#### [Job]
The listing that follows should be copied in full and exactly, with no pictures.

#### [Information provided]
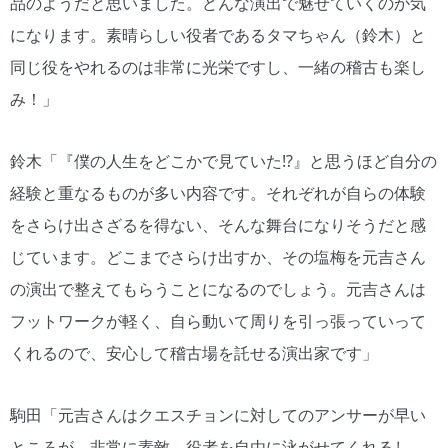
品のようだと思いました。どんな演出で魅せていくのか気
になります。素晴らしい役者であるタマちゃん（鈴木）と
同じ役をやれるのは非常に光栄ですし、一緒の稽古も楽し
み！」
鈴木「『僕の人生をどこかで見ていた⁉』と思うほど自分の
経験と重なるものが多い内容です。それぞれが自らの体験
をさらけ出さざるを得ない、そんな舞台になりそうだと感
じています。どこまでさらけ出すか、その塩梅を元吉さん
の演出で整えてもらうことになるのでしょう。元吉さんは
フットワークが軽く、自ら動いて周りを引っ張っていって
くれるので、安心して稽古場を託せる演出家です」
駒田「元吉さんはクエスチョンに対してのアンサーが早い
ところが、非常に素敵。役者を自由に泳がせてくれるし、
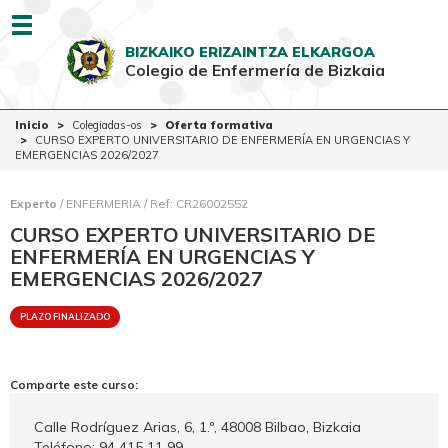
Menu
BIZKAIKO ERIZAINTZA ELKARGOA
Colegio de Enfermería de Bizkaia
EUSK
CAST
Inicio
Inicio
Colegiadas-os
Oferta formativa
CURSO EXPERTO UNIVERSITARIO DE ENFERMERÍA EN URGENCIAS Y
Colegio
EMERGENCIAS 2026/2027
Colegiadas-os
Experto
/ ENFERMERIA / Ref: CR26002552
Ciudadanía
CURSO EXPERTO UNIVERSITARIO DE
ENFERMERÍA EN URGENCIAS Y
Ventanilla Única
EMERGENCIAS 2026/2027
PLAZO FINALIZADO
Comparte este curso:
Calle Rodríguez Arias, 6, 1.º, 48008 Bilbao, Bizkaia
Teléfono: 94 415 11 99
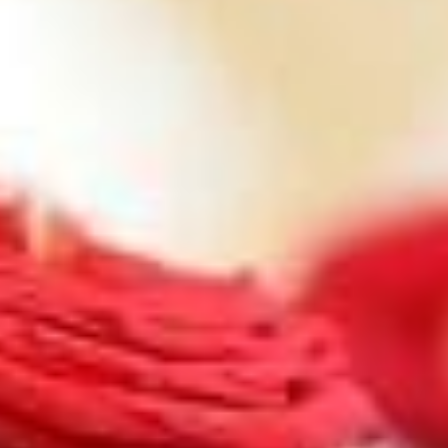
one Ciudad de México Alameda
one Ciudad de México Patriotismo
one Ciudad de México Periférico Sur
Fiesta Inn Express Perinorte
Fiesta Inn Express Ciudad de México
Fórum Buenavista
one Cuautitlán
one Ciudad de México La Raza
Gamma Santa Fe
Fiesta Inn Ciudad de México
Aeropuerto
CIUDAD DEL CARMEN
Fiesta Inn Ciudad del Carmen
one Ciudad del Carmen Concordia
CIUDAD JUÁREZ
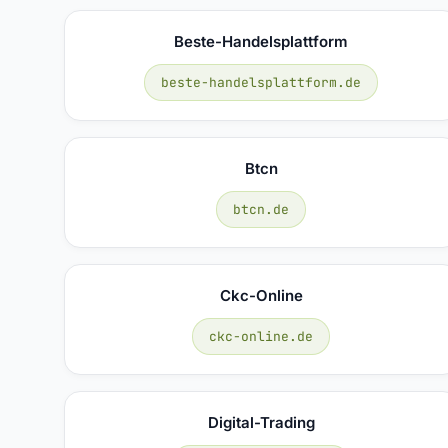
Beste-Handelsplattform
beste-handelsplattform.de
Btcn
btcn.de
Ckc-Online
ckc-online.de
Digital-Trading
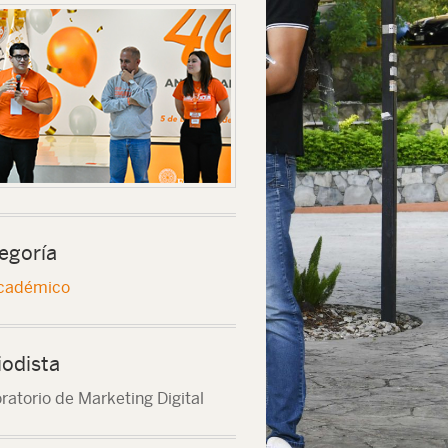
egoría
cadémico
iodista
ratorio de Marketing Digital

#### [Your response]
品のようだと思いました。どんな演出で魅せていくのか気
になります。素晴らしい役者であるタマちゃん（鈴木）と
同じ役をやれるのは非常に光栄ですし、一緒の稽古も楽し
み！」
鈴木「『僕の人生をどこかで見ていた⁉』と思うほど自分の
経験と重なるものが多い内容です。それぞれが自らの体験
をさらけ出さざるを得ない、そんな舞台になりそうだと感
じています。どこまでさらけ出すか、その塩梅を元吉さん
の演出で整えてもらうことになるのでしょう。元吉さんは
フットワークが軽く、自ら動いて周りを引っ張っていって
くれるので、安心して稽古場を託せる演出家です」
駒田「元吉さんはクエスチョンに対してのアンサーが早い
ところが、非常に素敵。役者を自由に泳がせてくれるし、
Menu
BIZKAIKO ERIZAINTZA ELKARGOA
Colegio de Enfermería de Bizkaia
EUSK
CAST
Inicio
Inicio
Colegiadas-os
Oferta formativa
CURSO EXPERTO UNIVERSITARIO DE ENFERMERÍA EN URGENCIAS Y
Colegio
EMERGENCIAS 2026/2027
Colegiadas-os
Experto
/ ENFERMERIA / Ref: CR26002552
Ciudadanía
CURSO EXPERTO UNIVERSITARIO DE
ENFERMERÍA EN URGENCIAS Y
Ventanilla Única
EMERGENCIAS 2026/2027
PLAZO FINALIZADO
Comparte este curso:
Calle Rodríguez Arias, 6, 1.º, 48008 Bilbao, Bizkaia
Teléfono: 94 415 11 99
one Ciudad de México Alameda
one Ciudad de México Patriotismo
one Ciudad de México Periférico Sur
Fiesta Inn Express Perinorte
Fiesta Inn Express Ciudad de México
Fórum Buenavista
one Cuautitlán
one Ciudad de México La Raza
Gamma Santa Fe
Fiesta Inn Ciudad de México
Aeropuerto
CIUDAD DEL CARMEN
Fiesta Inn Ciudad del Carmen
one Ciudad del Carmen Concordia
CIUDAD JUÁREZ
Beste-Handelsplattform
beste-handelsplattform.de
Btcn
btcn.de
Ckc-Online
ckc-online.de
Digital-Trading
egoría
cadémico
iodista
ratorio de Marketing Digital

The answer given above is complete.